## Directive
Look below for the line containing "N-1 400 kV Dubrovo-Thessaloniki: 95 -> 97"; from there, print each line exactly up to and including the line containing "N-1 400 kV Amideo-Lagadas ck.1: 70 -> 80", and stop.

## Record set
....
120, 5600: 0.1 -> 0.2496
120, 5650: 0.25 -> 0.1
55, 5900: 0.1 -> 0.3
....
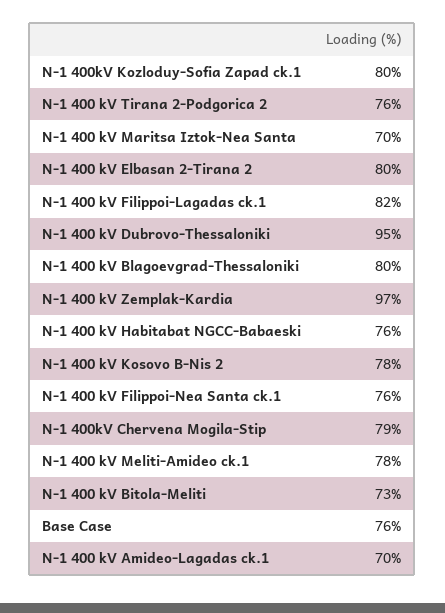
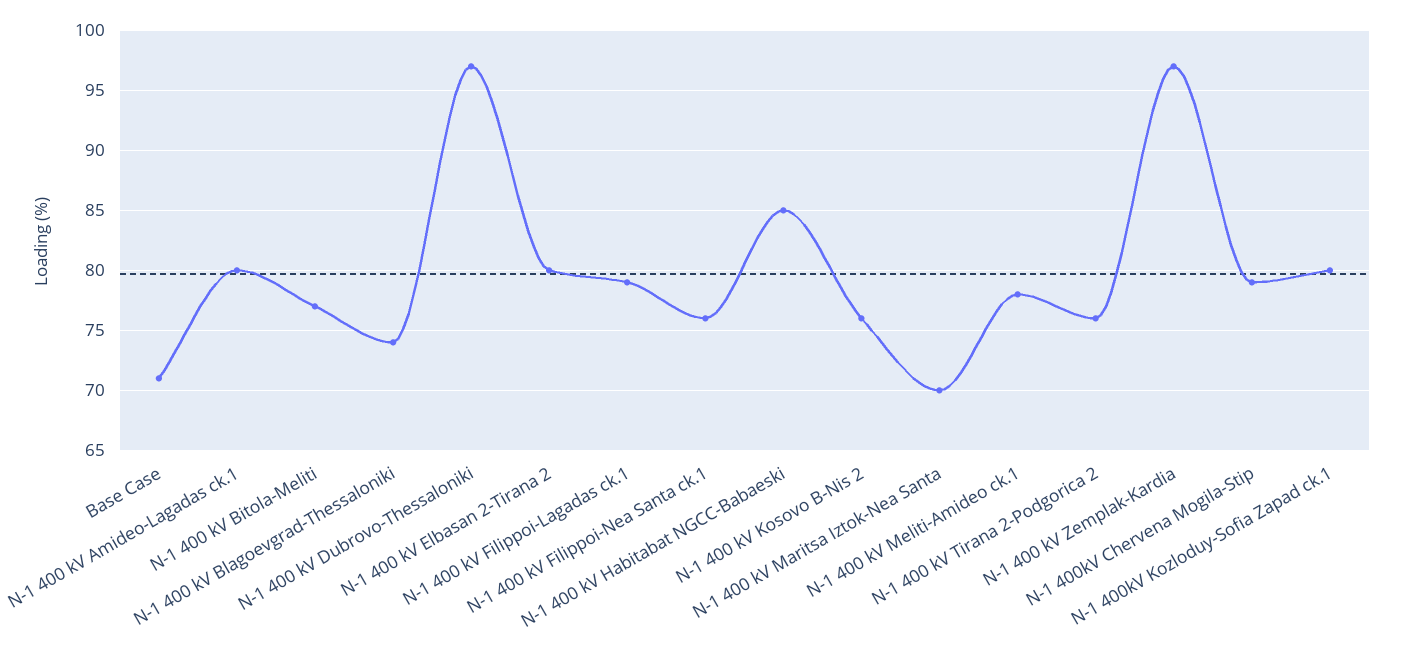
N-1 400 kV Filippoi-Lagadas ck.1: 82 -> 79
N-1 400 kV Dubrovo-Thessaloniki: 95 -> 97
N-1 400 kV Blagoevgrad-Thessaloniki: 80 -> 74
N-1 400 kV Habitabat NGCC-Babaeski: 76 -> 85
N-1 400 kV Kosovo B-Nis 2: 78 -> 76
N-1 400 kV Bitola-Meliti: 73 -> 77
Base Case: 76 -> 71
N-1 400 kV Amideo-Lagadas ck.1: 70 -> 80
....
## Task solution
N-1 400 kV Dubrovo-Thessaloniki: 95 -> 97
N-1 400 kV Blagoevgrad-Thessaloniki: 80 -> 74
N-1 400 kV Habitabat NGCC-Babaeski: 76 -> 85
N-1 400 kV Kosovo B-Nis 2: 78 -> 76
N-1 400 kV Bitola-Meliti: 73 -> 77
Base Case: 76 -> 71
N-1 400 kV Amideo-Lagadas ck.1: 70 -> 80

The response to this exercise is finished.